En mettant à jour la convention collective existante et en faisant de son application une obligation pour tous les médias, la HAAC Loko aura relevé un grand défi qui contribuera non seulement à soigner beaucoup de maux dont souffre la presse béninoise aujourd’hui mais aussi et surtout, responsabiliser les organes de presse qui pourront devenir de véritables entreprises de presse au Bénin.

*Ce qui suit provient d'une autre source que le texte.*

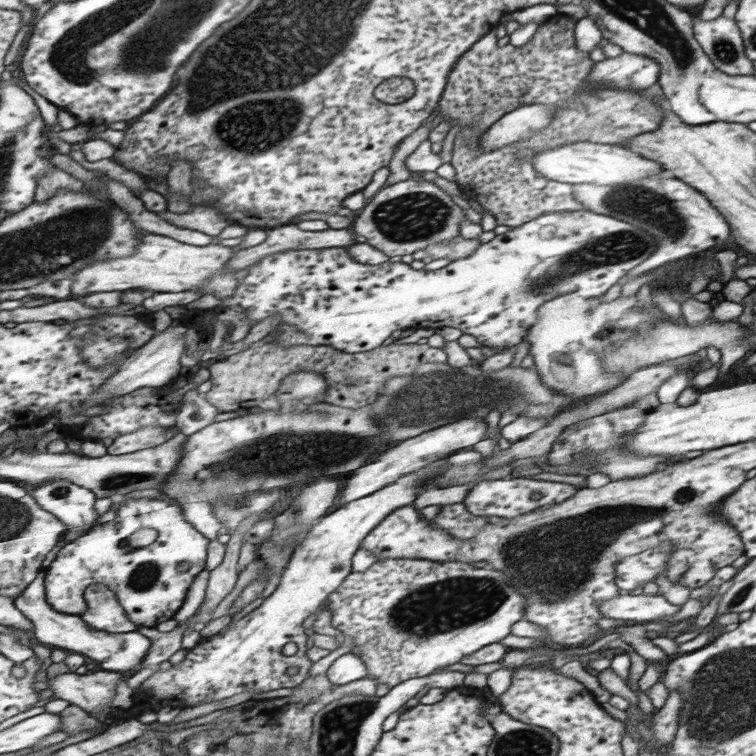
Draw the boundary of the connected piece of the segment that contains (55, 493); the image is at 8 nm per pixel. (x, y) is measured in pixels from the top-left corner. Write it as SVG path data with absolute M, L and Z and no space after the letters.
M67 480L45 484L39 490L33 490L33 496L37 496L37 500L41 500L41 507L55 514L68 530L87 530L93 528L99 520L100 515L95 508L97 494Z

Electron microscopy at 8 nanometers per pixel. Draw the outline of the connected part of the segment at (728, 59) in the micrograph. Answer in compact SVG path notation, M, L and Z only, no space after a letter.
M692 13L693 36L719 72L729 76L751 76L753 61L744 53L743 37L733 18L721 15L713 20L701 20Z

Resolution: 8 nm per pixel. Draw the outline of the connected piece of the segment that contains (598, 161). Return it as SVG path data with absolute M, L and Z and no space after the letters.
M595 143L563 144L558 145L557 148L543 150L533 158L533 167L537 169L539 175L549 180L572 185L597 184L608 187L613 184L627 185L629 182L641 181L647 176L661 172L661 165L657 161L641 157L618 145Z

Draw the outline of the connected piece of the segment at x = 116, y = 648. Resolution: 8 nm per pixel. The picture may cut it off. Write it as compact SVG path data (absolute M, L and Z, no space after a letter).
M43 568L39 576L23 592L23 595L16 600L17 607L33 621L33 625L35 625L34 636L38 639L38 642L47 644L50 647L58 647L68 652L88 655L89 658L101 665L101 670L121 673L141 670L141 664L143 664L154 644L149 636L143 636L137 630L121 634L100 631L87 624L81 618L81 615L68 616L63 612L57 612L47 600L46 574L47 569Z

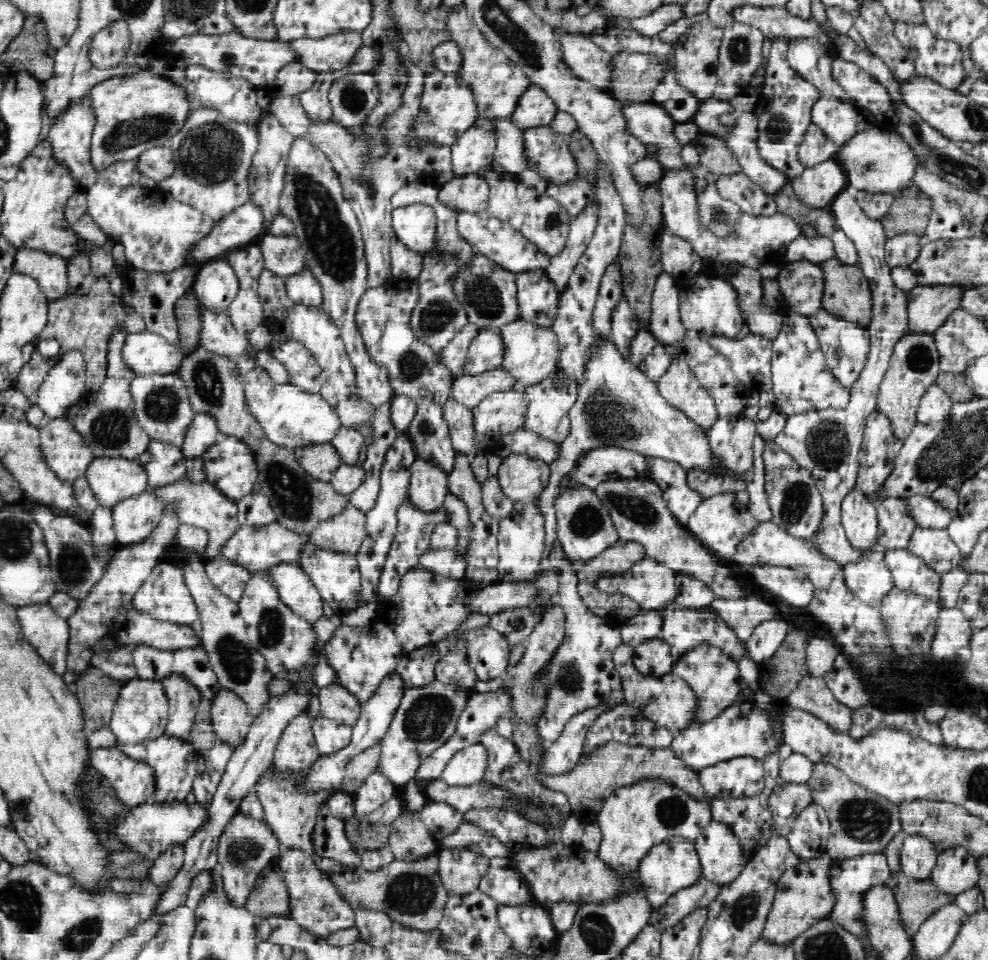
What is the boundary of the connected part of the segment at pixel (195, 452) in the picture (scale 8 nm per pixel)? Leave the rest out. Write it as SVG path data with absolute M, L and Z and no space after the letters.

La professionnalisation de la presse
N’est pas journaliste qui veut mais qui peut. Les journalistes béninois après leur sortie de l’école manquent cruellement de recyclage. Pour les rendre plus professionnels, une mise à jour régulière de leurs connaissances doit être encouragée et soutenue aussi bien par leurs employeurs que par les associations des professionnels des médias et surtout par la HAAC. Chaque année, un certain nombre de formations sur des thématiques bien précises doivent être initiées et financées par la Haute Autorité de l’Audiovisuelle et de la communication pour le renforcement des capacités de ceux qui exercent le métier. La HAAC Loko doit contribuer à la formation des journalistes en encourageant l’octroi des bourses d’études aux acteurs des médias. Elle doit aussi accompagner le monde des médias dans la création de réelles entreprises de presse qui nourrissent leurs animateurs et apportent de plus-value à l’économie nationale. A la fin de cette mandature, Edouard Loko doit s’assurer que les conditions de vie et de travail des professionnels des médias sont considérablement améliorées. C’est seulement à ce prix que cette HAAC aura relevé ces très grands défis.